The key words here are migration and assimilation, in this case of Mexican itinerant laborer Cándido and his young, pregnant wife, América. Boyle cleverly and effectively frames their story and the story of the Southern Californians, Delaney and Kyra, within assimilations of older migration stories: Voltaire's "Candide" and Steinbeck's "Grapes of Wrath." The alternately ironic and literal invocation of these two older works allows Boyle to infuse "The Tortilla Curtain" with both the black-comic tendencies of Voltaire's novella and the portrayal and condemnation of social injustices so central to Steinbeck's masterpiece.

Nicely paced and well-written, Boyle permits the chapters to alternate between the Americans and the newly-arrived Mexicans until, in a powerful narrative moment towards the end, once it has become apparent that the two worlds are inextricably intertwined, the chapters begin to deal with both halves of the novel's world at once.
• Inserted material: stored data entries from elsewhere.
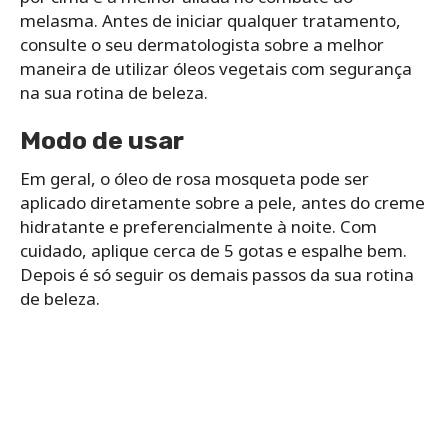
melasma. Antes de iniciar qualquer tratamento,
consulte o seu dermatologista sobre a melhor
maneira de utilizar óleos vegetais com segurança
na sua rotina de beleza.
Modo de usar
Em geral, o óleo de rosa mosqueta pode ser
aplicado diretamente sobre a pele, antes do creme
hidratante e preferencialmente à noite. Com
cuidado, aplique cerca de 5 gotas e espalhe bem.
Depois é só seguir os demais passos da sua rotina
de beleza.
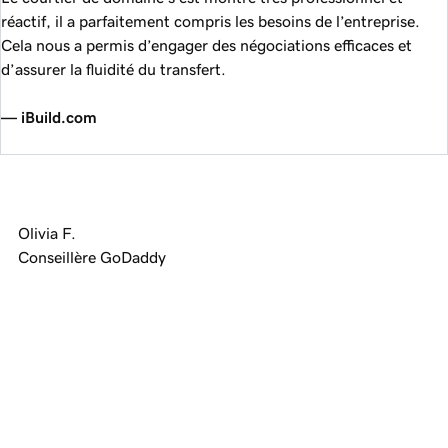
réactif, il a parfaitement compris les besoins de l’entreprise.
Cela nous a permis d’engager des négociations efficaces et
d’assurer la fluidité du transfert.
— iBuild.com
Olivia F.
Conseillère GoDaddy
Not only does the plot start to move even more quickly at this point, but the tensions are doubled, and the sense of too many people and not enough room that dogs the thinking of many of the American characters in "The Tortilla Curtain" makes itself starkly felt.

Strangely, it's at precisely this point that things start to feel less tight. The carefully plotted earlier sections of the novel make it all the more apparent that Boyle seems to be throwing things in during the last few chapters (where did Delaney's gun suddenly come from, for example?) in a sort of hasty authorial clean-up. Likewise, the nuance and complexity begin to devolve into a preachiness that is hammered home in the novel's final line; Boyle seems to have tired of the legitimate difficulty of the situation, and instead finally delivers us a hero.

Still, this novel is well worth the time. It is an often funny, often heartbreaking read. Even some of the less likable characters are rendered in a friendly manner, and this makes the whole world of "The Tortilla Curtain" feel very real. But even more real than the novelistic world of Boyle's creation are the painful political and social problems to which he rightfully draws our attention.